Ciò detto, va tenuto presente che, in caso di separazione consensuale o divorzio congiunto, il provvedimento incide sul vincolo matrimoniale ma, sull’accordo tra i coniugi, realizza – in funzione di tutela dei diritti indisponibili del soggetto più debole e dei figli – un controllo solo esterno, attesa la natura negoziale dello stesso accordo, da affermarsi in ragione dell’ormai avvenuto superamento della concezione che ritiene la preminenza di un interesse, superiore e trascendente, della famiglia rispetto alla somma di quelli, coordinati e collegati, dei singoli componenti. Ne consegue che i coniugi possono concordare, con il limite del rispetto dei diritti indisponibili, non solo gli aspetti patrimoniali, ma anche quelli personali della vita familiare, quali, in particolare, l’affidamento dei figli e le modalità di visita dei genitori.
La scrittura in parola risulta perfettamente lecita, secondo i magistrati, poiché prevede un riconoscimento di debito in favore della moglie, a fronte dell’apporto finanziario da lei fornito per il restauro dell’immobile di proprietà del marito e per l’acquisto del mobilio e di beni mobili registrati, ma riconosce anche al marito un’imbarcazione, un motociclo, l’arredamento della casa familiare nonché una somma di denaro, regolamentando in modo libero, ragionato ed equilibrato l’assetto patrimoniale dei coniugi in caso di scioglimento della comunione legale.
Codice Civile alla mano, poi, è nullo il contratto al quale è apposta una condizione, sospensiva o risolutiva, contraria a norme imperative, all’ordine pubblico o al buon costume. Tale ipotesi non ricorre, però, in questa vicenda, in quanto la condizione sospensiva, precisano i giudici, è certamente lecita.

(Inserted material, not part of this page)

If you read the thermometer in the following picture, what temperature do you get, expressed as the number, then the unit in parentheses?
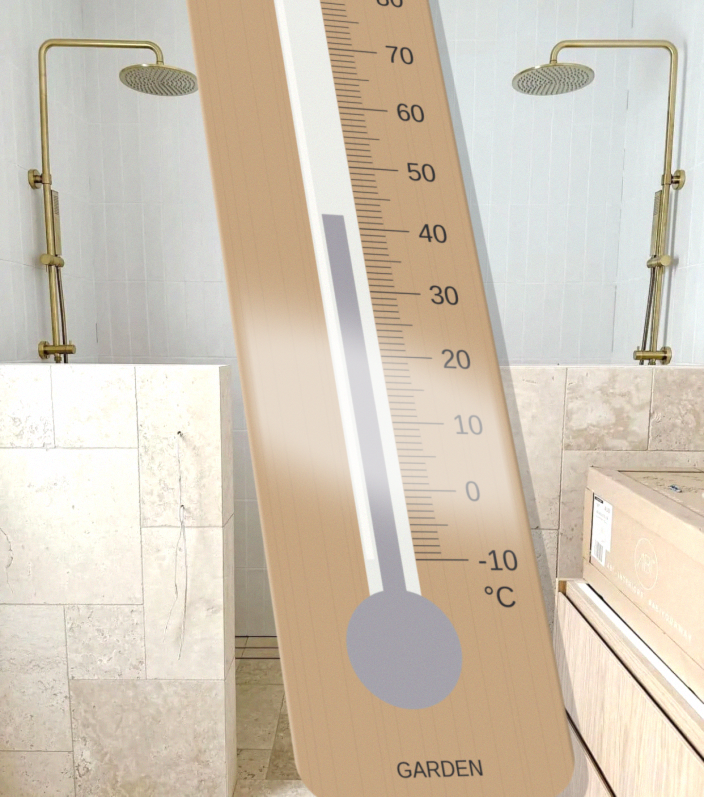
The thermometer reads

Infatti, pur essendo pacifico che la consegna o un prestito di denaro tra coniugi avviene generalmente nella riservatezza della vita familiare, non c’è nessuna norma imperativa che impedisca ai coniugi, prima o durante il matrimonio, di riconoscere l’esistenza di un debito verso l’altro e di subordinarne la restituzione all’evento, futuro ed incerto, della separazione coniugale.